The present application provides an active substance for blocking CD93 in pleural mesothelial cells and use thereof. The present application discloses blocking CD93 in pleural mesothelial cells in order to promote a T cell-mediated cellular immune response to lung tumor or lung infection. The invention functions to treat lung tumor or infection while providing a new treatment scheme therefor.

Description

阻断胸膜间皮细胞CD93的活性物质及应用Active substances and applications that block CD93 in pleural mesothelial cells
本申请主张中国在先申请,申请号:202210555701.6;申请日:2022年5月20日的优先权,该申请的说明书、附图、权利要求书与以及摘要作为本申请的一部分全部引用参考。This application claims the priority of China's earlier application, application number: 202210555701.6; filing date: May 20, 2022. The description, drawings, claims and abstract of this application are fully cited as part of this application.
技术领域Technical field
本发明涉及CD93的阻断及应用,特别是涉及阻断胸膜间皮细胞CD93在治疗肺癌或肺部感染方面的应用。The present invention relates to the blocking and application of CD93, in particular to the application of blocking CD93 in pleural mesothelial cells in the treatment of lung cancer or lung infection.
背景技术Background technique
肺癌的发病率和死亡率位居世界第二,占恶性肿瘤死亡人数的18%。肺是多种癌症中最常见的转移器官之一,包括乳腺癌、黑色素瘤和骨肉瘤(Altorki NK,et al.The lung microenvironment:an important regulator of tumour growth and metastasis.Nat Rev Cancer 2019,19(1):9-31;Daw NC,et al.Recurrent osteosarcoma with a single pulmonary metastasis:a multi-institutional review.Br J Cancer 2015,112(2):278-282)。目前,肺癌主要以手术治疗为主,晚期则以化疗药物治疗为主,然而,化疗药物毒副作用大,易产生耐药性,寻找新的有效治疗方法仍是癌症治疗领域的研究热点。Lung cancer ranks second in the world in terms of incidence and mortality, accounting for 18% of malignant tumor deaths. The lung is one of the most common metastatic organs in various cancers, including breast cancer, melanoma and osteosarcoma (Altorki NK, et al. The lung microenvironment: an important regulator of tumor growth and metastasis. Nat Rev Cancer 2019,19( 1):9-31; Daw NC, et al. Recurrent osteosarcoma with a single pulmonary metastasis: a multi-institutional review. Br J Cancer 2015,112(2):278-282). At present, lung cancer is mainly treated with surgery, and chemotherapy drugs are mainly used to treat advanced stages. However, chemotherapy drugs have serious side effects and are prone to drug resistance. Finding new and effective treatment methods is still a research hotspot in the field of cancer treatment.
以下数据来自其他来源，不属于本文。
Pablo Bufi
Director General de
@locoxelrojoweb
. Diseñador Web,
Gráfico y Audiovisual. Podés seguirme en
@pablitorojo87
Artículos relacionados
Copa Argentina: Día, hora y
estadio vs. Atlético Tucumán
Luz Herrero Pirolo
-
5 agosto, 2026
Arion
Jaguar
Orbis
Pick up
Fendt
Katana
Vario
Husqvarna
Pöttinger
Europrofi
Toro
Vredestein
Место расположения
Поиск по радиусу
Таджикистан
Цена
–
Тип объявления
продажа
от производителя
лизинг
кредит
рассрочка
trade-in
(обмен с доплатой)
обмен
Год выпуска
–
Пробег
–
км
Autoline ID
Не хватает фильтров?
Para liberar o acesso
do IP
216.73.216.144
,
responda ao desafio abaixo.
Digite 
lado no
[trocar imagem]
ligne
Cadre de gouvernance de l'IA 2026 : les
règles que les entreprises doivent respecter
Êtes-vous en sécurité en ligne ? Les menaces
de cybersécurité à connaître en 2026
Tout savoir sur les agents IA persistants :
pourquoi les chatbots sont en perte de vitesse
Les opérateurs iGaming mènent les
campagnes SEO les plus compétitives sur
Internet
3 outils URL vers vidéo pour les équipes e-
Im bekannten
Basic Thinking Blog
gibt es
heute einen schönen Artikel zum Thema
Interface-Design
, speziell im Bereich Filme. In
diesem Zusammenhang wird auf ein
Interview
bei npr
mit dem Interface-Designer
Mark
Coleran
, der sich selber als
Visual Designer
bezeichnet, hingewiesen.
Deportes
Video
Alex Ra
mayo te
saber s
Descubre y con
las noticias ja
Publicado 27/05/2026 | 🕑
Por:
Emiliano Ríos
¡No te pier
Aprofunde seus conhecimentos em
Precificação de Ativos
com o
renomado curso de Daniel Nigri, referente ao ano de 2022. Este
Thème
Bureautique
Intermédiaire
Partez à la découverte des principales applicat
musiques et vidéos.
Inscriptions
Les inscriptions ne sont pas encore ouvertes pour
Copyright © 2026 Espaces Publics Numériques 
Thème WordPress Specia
CD93是新近被揭示的肿瘤治疗靶点。研究表明,阻断内皮细胞中IGFBP7激活的CD93信号,可抑制肿瘤新生血管生成,正常化肿瘤血管,激发抗肿瘤免疫(Sun,Yi et al.Blockade of the CD93 pathway normalizes tumor vasculature to facilitate drug delivery and immunotherapy.Science translational medicine vol.2021,13(604):8922),但是CD93是否存在于其他靶细胞上,阻断这些靶细胞上的CD93是否能用于治疗肺癌、乳腺癌和黑色素瘤等癌症仍需要进一步研究。CD93 is a newly revealed tumor treatment target. Studies have shown that blocking the CD93 signal activated by IGFBP7 in endothelial cells can inhibit tumor angiogenesis, normalize tumor blood vessels, and stimulate anti-tumor immunity (Sun, Yi et al. Blockade of the CD93 pathway normalizes tumor vasculature to facilitate drug delivery and immunotherapy.Science translational medicine vol.2021,13(604):8922), but whether CD93 exists on other target cells, and whether blocking CD93 on these target cells can be used to treat cancers such as lung cancer, breast cancer, and melanoma still remains Further research is needed.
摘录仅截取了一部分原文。